In [66]:
import numpy as np
import pandas as pd
from sklearn.feature_extraction.text import CountVectorizer
from sklearn.naive_bayes import BernoulliNB
from sklearn.model_selection import train_test_split
from sklearn.metrics import accuracy_score

First we'll read in our dataset. The `dropna` function will remove all items that have the value `nan` (not a number).

In [72]:
data = pd.read_csv('tweets.csv').dropna()
data

Unnamed: 0,tweet,score
0,idk whats wrong with my i still feel this cons...,1.0
1,"really needs to update "" the game of life "" to...",1.0
2,general pregnancy counselling now available at...,1.0
3,anxiety is the biggest bitch ☹ ️,1.0
4,"#benzodiazepines once rarely prescribed , alwa...",1.0
5,fun fact i just found out earthquakes make anx...,1.0
6,"lol can't even finish a cup , anxiety trips ov...",1.0
7,hello everyone how are we all doing i need to ...,1.0
8,i love random anxiety attack : ),1.0
9,seriously though - “ islamophobia ” is a bulls...,1.0


   There are a million tweets in this dataset, so let's train on a smaller set of data. We'll randomly select 100,000 using the Pandas `sample` function.

In [74]:
model_data = data.sample(n = 100000)

We'll now use the _bag of words_ model to represent each tweet as a row in a _matrix_.
The columns of the matrix are going to words, and each item is either a 0 or a 1, depending on whether that word is in the tweet.

In [70]:
bow = CountVectorizer()
X = bow.fit_transform(model_data['tweet'])
y = data['score']

 We split our data into training and test sets. We'll use 70% of the data for training and 30% for testing.

In [77]:
X_train, X_test, y_train, y_test = train_test_split(X, y, test_size = 0.3)

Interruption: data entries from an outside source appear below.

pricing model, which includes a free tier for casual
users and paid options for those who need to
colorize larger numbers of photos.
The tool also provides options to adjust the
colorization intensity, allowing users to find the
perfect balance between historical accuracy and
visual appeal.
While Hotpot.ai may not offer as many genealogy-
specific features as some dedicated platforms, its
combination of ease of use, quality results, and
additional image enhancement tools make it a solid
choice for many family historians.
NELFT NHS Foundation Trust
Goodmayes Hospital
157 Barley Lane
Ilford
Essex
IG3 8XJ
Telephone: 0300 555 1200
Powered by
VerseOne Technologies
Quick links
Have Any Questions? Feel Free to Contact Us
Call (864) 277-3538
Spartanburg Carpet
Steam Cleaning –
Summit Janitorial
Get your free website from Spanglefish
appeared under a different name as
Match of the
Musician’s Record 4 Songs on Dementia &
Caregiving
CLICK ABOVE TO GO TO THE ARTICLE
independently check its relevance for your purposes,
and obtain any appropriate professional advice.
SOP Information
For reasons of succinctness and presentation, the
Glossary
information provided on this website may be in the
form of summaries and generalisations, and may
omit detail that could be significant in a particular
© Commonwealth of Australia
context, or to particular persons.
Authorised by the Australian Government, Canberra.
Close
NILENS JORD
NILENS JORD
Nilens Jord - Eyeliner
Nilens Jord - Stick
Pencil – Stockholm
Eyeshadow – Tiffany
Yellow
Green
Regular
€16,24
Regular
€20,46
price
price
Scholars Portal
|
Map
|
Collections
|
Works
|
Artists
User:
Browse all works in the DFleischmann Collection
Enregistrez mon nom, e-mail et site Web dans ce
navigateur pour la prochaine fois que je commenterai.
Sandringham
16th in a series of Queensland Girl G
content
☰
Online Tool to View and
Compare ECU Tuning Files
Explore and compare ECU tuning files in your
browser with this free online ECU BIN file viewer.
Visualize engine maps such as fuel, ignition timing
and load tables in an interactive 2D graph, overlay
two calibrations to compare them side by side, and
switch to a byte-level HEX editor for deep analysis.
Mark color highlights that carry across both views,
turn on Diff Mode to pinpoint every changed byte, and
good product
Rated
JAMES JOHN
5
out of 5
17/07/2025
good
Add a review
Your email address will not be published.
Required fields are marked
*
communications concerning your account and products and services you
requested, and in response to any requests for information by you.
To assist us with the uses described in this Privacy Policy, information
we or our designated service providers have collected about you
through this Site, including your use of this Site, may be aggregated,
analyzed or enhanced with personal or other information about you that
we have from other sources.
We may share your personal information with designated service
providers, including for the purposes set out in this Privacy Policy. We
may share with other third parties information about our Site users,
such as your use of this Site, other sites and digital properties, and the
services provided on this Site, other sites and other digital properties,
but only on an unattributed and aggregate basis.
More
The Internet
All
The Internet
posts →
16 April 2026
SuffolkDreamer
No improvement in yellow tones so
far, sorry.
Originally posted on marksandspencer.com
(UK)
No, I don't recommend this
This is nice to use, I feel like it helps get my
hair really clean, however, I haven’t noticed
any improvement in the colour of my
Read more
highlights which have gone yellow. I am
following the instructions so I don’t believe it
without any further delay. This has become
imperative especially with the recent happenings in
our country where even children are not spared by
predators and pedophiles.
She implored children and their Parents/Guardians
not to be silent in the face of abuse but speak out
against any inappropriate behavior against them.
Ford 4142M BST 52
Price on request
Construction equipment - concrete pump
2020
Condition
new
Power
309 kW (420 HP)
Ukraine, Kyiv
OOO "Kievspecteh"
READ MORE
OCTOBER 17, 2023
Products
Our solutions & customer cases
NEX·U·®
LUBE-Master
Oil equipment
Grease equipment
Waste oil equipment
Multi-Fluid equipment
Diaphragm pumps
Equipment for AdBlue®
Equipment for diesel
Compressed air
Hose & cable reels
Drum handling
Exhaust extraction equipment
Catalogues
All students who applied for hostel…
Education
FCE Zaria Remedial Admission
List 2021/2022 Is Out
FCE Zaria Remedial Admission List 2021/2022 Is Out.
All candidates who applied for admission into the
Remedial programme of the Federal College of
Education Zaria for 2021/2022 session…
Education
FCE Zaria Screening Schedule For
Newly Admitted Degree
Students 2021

Here, we initialize and train the classifier using the `fit` function. The `BernoulliNB` classifier in Scikit-Learn assumes that the _features_ are either 0 or 1, which is what the bag of words model does to our data.

In [81]:
clf = BernoulliNB()
clf.fit(X_train, y_train)

BernoulliNB(alpha=1.0, binarize=0.0, class_prior=None, fit_prior=True)

Let's now see how well the classifier performs on our test dataset. In order to evaluate classification models, we use accuracy- how many did it get right out of the total amount of items?

In [84]:
preds = clf.predict(X_test)
accuracy_score(preds, y_test)

0.9686508296309729

That's a high accuracy score, so let's look at the percentage of times each class occurs. It could be possible that tweets mentioning depression and anxiety are a small portion of the dataset.

In [85]:
data['score'].value_counts()

0.0    798765
1.0    230606
Name: score, dtype: int64

Around 80% of the tweets have positive sentiment, so an algorithm like Naive Bayes offers a good improvement! 

Extension: What if we got lucky with our training set? This is where cross-validation comes in, where you see how the model performs over many splits of the data.